-------- Text excerpt --------

But the consumer-to-consumer (C2C) marketplace would emerge “bigger” four years later as its competitor bled in the costly subsidy war, he said. “Subsidies don’t work. They bankrupt your company.”
To this day, Zaky said they haven’t exactly played the subsidy game, unlike competitors who burn crazy amounts, “maybe 50 times more than us.”
While he didn’t drop any names, Bukalapak is racing against other marketplaces like Shopee as well as Alibaba-backed Lazada and Tokopedia in Indonesia.
“Actually I’m quite happy they’re giving out subsidies. When subsidies come, I ask my sellers to get products from those guys because they’re cheaper, then sell on our platform for the normal price,” he quipped.
Subsidies only bring about “short-term” growth, he said. If you want to attain healthy growth, you have to focus on providing a great customer experience, developing your product, and building a robust team.

--------

_Required action a_: Filter the rows, keeping every line that contains the string "newpath".
The passage on e-commerce subsidies has no connection to the rows.

-------- Input data --------

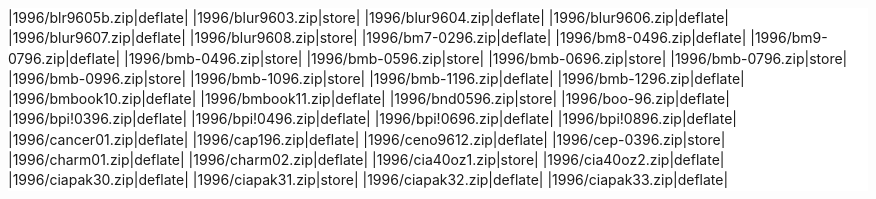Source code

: |1996/blr9605b.zip|deflate|
|1996/blur9603.zip|store|
|1996/blur9604.zip|deflate|
|1996/blur9606.zip|deflate|
|1996/blur9607.zip|deflate|
|1996/blur9608.zip|store|
|1996/bm7-0296.zip|deflate|
|1996/bm8-0496.zip|deflate|
|1996/bm9-0796.zip|deflate|
|1996/bmb-0496.zip|store|
|1996/bmb-0596.zip|store|
|1996/bmb-0696.zip|store|
|1996/bmb-0796.zip|store|
|1996/bmb-0996.zip|store|
|1996/bmb-1096.zip|store|
|1996/bmb-1196.zip|deflate|
|1996/bmb-1296.zip|deflate|
|1996/bmbook10.zip|deflate|
|1996/bmbook11.zip|deflate|
|1996/bnd0596.zip|store|
|1996/boo-96.zip|deflate|
|1996/bpi!0396.zip|deflate|
|1996/bpi!0496.zip|deflate|
|1996/bpi!0696.zip|deflate|
|1996/bpi!0896.zip|deflate|
|1996/cancer01.zip|deflate|
|1996/cap196.zip|deflate|
|1996/ceno9612.zip|deflate|
|1996/cep-0396.zip|store|
|1996/charm01.zip|deflate|
|1996/charm02.zip|deflate|
|1996/cia40oz1.zip|store|
|1996/cia40oz2.zip|deflate|
|1996/ciapak30.zip|deflate|
|1996/ciapak31.zip|store|
|1996/ciapak32.zip|deflate|
|1996/ciapak33.zip|deflate|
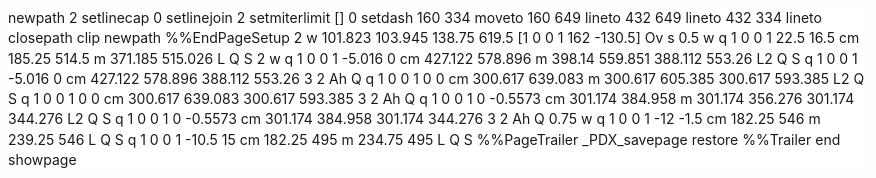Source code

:newpath 2 setlinecap 0 setlinejoin 2 setmiterlimit
[] 0 setdash
160 334 moveto 160 649 lineto 432 649 lineto 432 334 lineto closepath clip
newpath
%%EndPageSetup
2 w
101.823 103.945 138.75 619.5 [1 0 0 1 162 -130.5] Ov
s
0.5 w
q
1 0 0 1 22.5 16.5 cm
185.25 514.5 m
371.185 515.026 L
Q
S
2 w
q
1 0 0 1 -5.016 0 cm
427.122 578.896 m
398.14 559.851 388.112 553.26 L2
Q
S
q
1 0 0 1 -5.016 0 cm
427.122 578.896 388.112 553.26 3 2 Ah
Q
q
1 0 0 1 0 0 cm
300.617 639.083 m
300.617 605.385 300.617 593.385 L2
Q
S
q
1 0 0 1 0 0 cm
300.617 639.083 300.617 593.385 3 2 Ah
Q
q
1 0 0 1 0 -0.5573 cm
301.174 384.958 m
301.174 356.276 301.174 344.276 L2
Q
S
q
1 0 0 1 0 -0.5573 cm
301.174 384.958 301.174 344.276 3 2 Ah
Q
0.75 w
q
1 0 0 1 -12 -1.5 cm
182.25 546 m
239.25 546 L
Q
S
q
1 0 0 1 -10.5 15 cm
182.25 495 m
234.75 495 L
Q
S
%%PageTrailer
_PDX_savepage restore
%%Trailer
end
showpage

--------

_Required action b_: Summarize the passage on e-commerce subsidies in two sentences.

_Written solution a_:
:newpath 2 setlinecap 0 setlinejoin 2 setmiterlimit
newpath

_Written solution b_: Zaky argues that subsidies bankrupt companies and bring only short-term growth, and he says his company has not really played the subsidy game while competitors spend perhaps 50 times more. Bukalapak competes in Indonesia with marketplaces such as Shopee, Lazada, and Tokopedia, and Zaky says healthy growth comes from a great customer experience, product development, and a robust team.